Designed by the sculptor Wilhelm Rasmussen in the 1920s, the massive Saga Column, beautifully decorated with sculpture and reliefs depicting the history of Norway from the Battle of Hafrsfjord, which resulted in the unification of the country in 872, up to the National Congress in 1814, when the country got its constitution at Eidsvoll, was supposed to be installed outside the parliament building in Eidsvoll and named Eidsvollsøyla or the Eidsvoll Pillar. However, by the turn of historical events, it was installed in 1992, as the Saga Column, in the middle of nowhere, at the parking lot of the Elveseter hotel in Leirdalen, a side valley to Bøverdalen in Loom, along the Sognefjell Road.
The colossal Saga Column, 131 feet (about 40 m) tall from its foundations to the top of the crown, stands 198 feet (60 m) over the ground level. Exhibiting national pride and heroism, it is topped by an equestrian statue of Harald Hårfagre, the first king of Norway, who unified the country as a kingdom after the Battle of Hafrsfjord. The column has a long history, which began as early as 1836, when the poet Henrik Wergeland took the initiative and issued a call to the Norwegian people to erect a memorial to Norway's independence.

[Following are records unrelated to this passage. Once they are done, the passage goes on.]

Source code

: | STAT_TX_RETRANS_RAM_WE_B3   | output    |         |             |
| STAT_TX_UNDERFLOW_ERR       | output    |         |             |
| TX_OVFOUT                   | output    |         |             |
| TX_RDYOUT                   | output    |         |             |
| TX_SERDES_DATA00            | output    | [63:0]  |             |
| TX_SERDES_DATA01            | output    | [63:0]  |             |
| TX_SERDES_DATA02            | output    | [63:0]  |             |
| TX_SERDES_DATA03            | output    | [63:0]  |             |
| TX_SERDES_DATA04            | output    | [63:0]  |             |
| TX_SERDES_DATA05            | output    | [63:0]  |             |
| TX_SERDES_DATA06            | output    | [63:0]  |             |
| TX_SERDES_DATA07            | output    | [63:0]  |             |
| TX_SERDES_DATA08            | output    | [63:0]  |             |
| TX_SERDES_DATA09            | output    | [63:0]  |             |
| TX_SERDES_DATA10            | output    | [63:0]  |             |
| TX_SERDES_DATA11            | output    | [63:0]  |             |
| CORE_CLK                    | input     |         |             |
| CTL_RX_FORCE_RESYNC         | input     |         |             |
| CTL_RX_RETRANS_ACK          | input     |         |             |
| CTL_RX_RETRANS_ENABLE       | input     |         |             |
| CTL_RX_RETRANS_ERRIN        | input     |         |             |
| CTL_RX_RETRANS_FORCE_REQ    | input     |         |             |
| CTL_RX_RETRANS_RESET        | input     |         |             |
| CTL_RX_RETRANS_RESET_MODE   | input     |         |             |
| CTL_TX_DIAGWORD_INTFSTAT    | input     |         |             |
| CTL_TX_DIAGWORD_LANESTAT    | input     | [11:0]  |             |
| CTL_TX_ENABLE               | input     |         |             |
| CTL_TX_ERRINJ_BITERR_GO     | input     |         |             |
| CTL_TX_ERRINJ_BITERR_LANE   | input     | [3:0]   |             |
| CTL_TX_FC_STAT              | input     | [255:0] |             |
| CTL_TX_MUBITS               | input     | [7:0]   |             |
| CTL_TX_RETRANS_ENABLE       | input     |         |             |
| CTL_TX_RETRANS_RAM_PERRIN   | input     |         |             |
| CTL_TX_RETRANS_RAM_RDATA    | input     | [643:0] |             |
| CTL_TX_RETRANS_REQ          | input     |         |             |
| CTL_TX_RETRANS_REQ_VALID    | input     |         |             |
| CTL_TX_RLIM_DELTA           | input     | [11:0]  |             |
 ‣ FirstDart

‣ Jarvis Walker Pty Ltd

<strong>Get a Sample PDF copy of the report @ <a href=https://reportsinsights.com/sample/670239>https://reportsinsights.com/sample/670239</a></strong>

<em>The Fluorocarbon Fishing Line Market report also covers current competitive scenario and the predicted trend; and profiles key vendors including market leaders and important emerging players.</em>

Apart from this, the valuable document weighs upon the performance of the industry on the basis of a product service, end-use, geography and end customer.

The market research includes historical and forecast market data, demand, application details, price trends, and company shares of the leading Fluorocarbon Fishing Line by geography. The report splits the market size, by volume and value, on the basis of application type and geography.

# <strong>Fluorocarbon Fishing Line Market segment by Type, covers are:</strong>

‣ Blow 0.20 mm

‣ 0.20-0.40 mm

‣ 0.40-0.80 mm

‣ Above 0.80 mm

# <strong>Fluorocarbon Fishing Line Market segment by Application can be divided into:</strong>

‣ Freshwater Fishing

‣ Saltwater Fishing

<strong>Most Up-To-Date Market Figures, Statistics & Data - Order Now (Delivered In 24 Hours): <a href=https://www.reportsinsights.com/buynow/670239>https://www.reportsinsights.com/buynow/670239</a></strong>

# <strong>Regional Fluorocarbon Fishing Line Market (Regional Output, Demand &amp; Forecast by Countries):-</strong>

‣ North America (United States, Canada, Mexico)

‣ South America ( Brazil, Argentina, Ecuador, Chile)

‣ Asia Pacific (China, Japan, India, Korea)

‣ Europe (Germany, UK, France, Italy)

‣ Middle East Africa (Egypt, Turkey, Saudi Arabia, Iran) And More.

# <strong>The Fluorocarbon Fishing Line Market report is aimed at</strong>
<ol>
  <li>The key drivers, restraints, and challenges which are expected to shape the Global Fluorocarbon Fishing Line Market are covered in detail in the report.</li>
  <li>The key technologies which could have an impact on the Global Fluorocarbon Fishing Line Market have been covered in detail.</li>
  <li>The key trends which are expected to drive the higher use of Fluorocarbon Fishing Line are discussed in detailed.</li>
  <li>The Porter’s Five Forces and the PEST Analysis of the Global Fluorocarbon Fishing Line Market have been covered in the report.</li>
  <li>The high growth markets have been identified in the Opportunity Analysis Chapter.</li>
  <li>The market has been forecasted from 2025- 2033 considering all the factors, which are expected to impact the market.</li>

However, no action on the government level was taken about it until 1881, when the Prime Minister and President of the Storting, the Norwegian Parliament, took up the matter and started collecting funds to materialise the project of erecting the national monument. Unfortunately, the effort ended without yielding any fruitful result and in 1905, another attempt in time for the centenary in 1914 also fell through. It was not until 1925 that a competition was arranged for designing a monument, preferably with the pillar motif as a basis, which was won by Professor Wilhelm Rasmussen, a former student of the famous Norwegian sculptor Gustav Vigeland and a full-figured model, supposedly made of cardboard, was erected in Eidsvolls plass, a square and park in Oslo, in front of the Storting in 1926. Rasmussen continued to work on the column by carving the lower parts in syenite, a coarse grained grey rock resembling granite, which was a time consuming job and when the Great War began, the pillar was only half completed and the rest was completely modelled in plaster.
Unfortunately, before the onset of World War II, Willhelm Rasmussen joined the Nazi party, supported the Nazis during the war and his style of the proposed sculpture also coincided with Nazi preferences and propaganda. He also created and installed a similar, but much smaller, explicitly Nazi monument in Stiklestad, which was subsequently torn down and buried immediately after the war.
Naturally, the Norwegian Parliament decided that the half-done column created by Rasmussen, a Nazi sympathiser, should be discarded and never be completed and installed.
However, Aasmund Elveseter, an honoured resistance fighter with a strong interest in all possible Norwegian history and a successful hotelier, tried in every possible way to have the statue erected in Oslo, on Bygdøy, Eidsvoll and Lillehammer, but failed.
Finally, he gained access to the original carved parts, had the rest made in synthetic concrete and installed the 400 ton work of art in 1992, as the Saga Column, depicting several sagas of King Harald Hårfagre relating to the history of Norway, at the parking lot of his hotel in Leirdalen.